La gynécologue qui avait contribué à faire éclater le scandale du Distilbène en France, en 1983, Anne Cabau, est décédée ce 1er juillet à Paris à l'âge de 81 ans, a annoncé le Réseau DES France, association des victimes de ce médicament.
« Elle a été une lanceuse d'alerte à une époque où ce terme n'existait pas. Sans ses travaux, l'affaire du Distilbène n'aurait jamais éclaté », a déclaré Nathalie Lafaye, secrétaire de l'association.
Le Distilbène est le nom commercial d'une hormone de synthèse (le diéthylstilboestrol, ou DES), commercialisée en 1946 aux États-Unis puis prescrite en France entre 1948 et 1977 aux femmes enceintes pour prévenir les fausses couches et traiter les hémorragies gravidiques. Des années après l'exposition in utero, il s'est révélé être à l'origine de graves complications chez les filles de mères traitées : cancers génitaux (col de l'utérus et vagin), infertilité, fausses couches, accouchements prématurés...
La France lente à réagir
Dès 1953, une étude américaine remet en cause son rôle dans la prévention des fausses couches. Puis en 1971, d'autres travaux américains imputent une responsabilité du DES dans la recrudescence des cancers du vagin chez les jeunes filles dont les mères avaient pris du Distilbène. La Food and Drug Administration (FDA) l'interdit immédiatement.
En France, il faut attendre 1977 pour que le Vidal mentionne ses effets néfastes et le déconseille.
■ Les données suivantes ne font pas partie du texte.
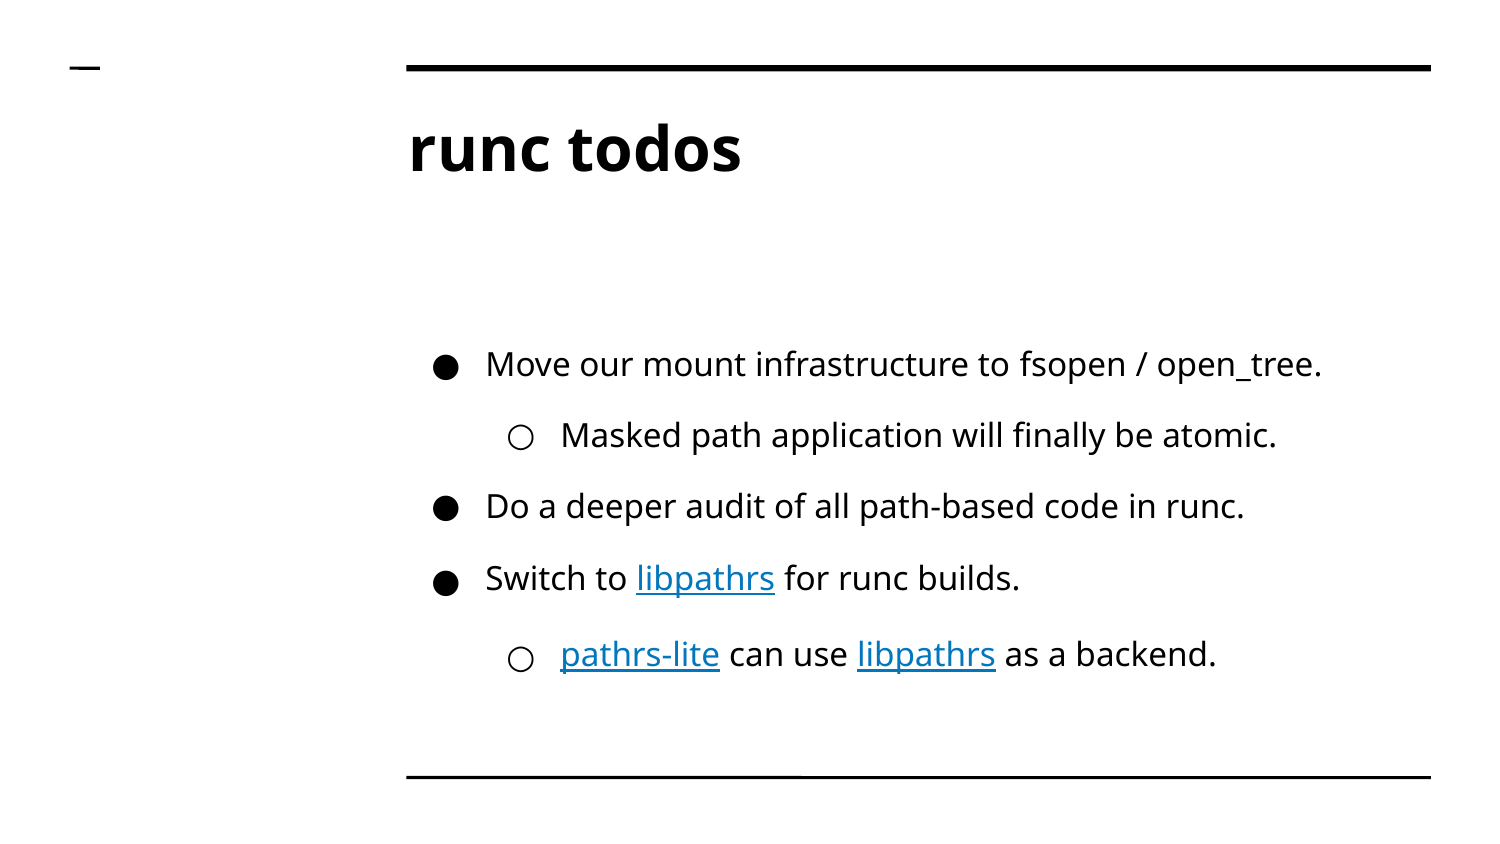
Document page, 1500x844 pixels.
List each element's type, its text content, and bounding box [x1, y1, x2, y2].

list Move our mount infrastructure to fsopen / open_tree. Masked path application will finally be atomic. Do a deeper audit of all path-based code in runc. Switch to libpathrs for runc builds. pathrs-lite can use libpathrs as a backend. [395, 261, 1433, 755]
title runc todos [393, 94, 1431, 199]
Mais ce sont les travaux du Dr Anne Cabau, jeune gynécologue ayant complété sa formation aux États-Unis, qui les premiers font éclater le scandale. Intriguée par des malformations de l'utérus chez ses patientes au début des années 1980, cette spécialiste de l'infertilité rassemble des données sur des cas de malformations chez les enfants des femmes traitées au Distilbène, parmi les adhérents de la Mutuelle générale de l'éducation nationale (MGEN). Ses résultats sont repris le 16 février 1983 dans un article du « Monde » signé du Dr Claudine Escoffier-Lambiotte, intitulé « Une monumentale erreur médicale : les enfants du Distilbène ».
Elle revient dans une interview en 1983 – diffusée ce mardi sur France Inter – sur sa démarche :
« Ça a fait l'effet d'une bombe », se souvient Nathalie Lafaye. « Si des scandales comme celui du Mediator et de la Dépakine ont ensuite autant secoué le pays, c'est qu'il y avait eu auparavant l'histoire du Distilbène », ajoute-t-elle.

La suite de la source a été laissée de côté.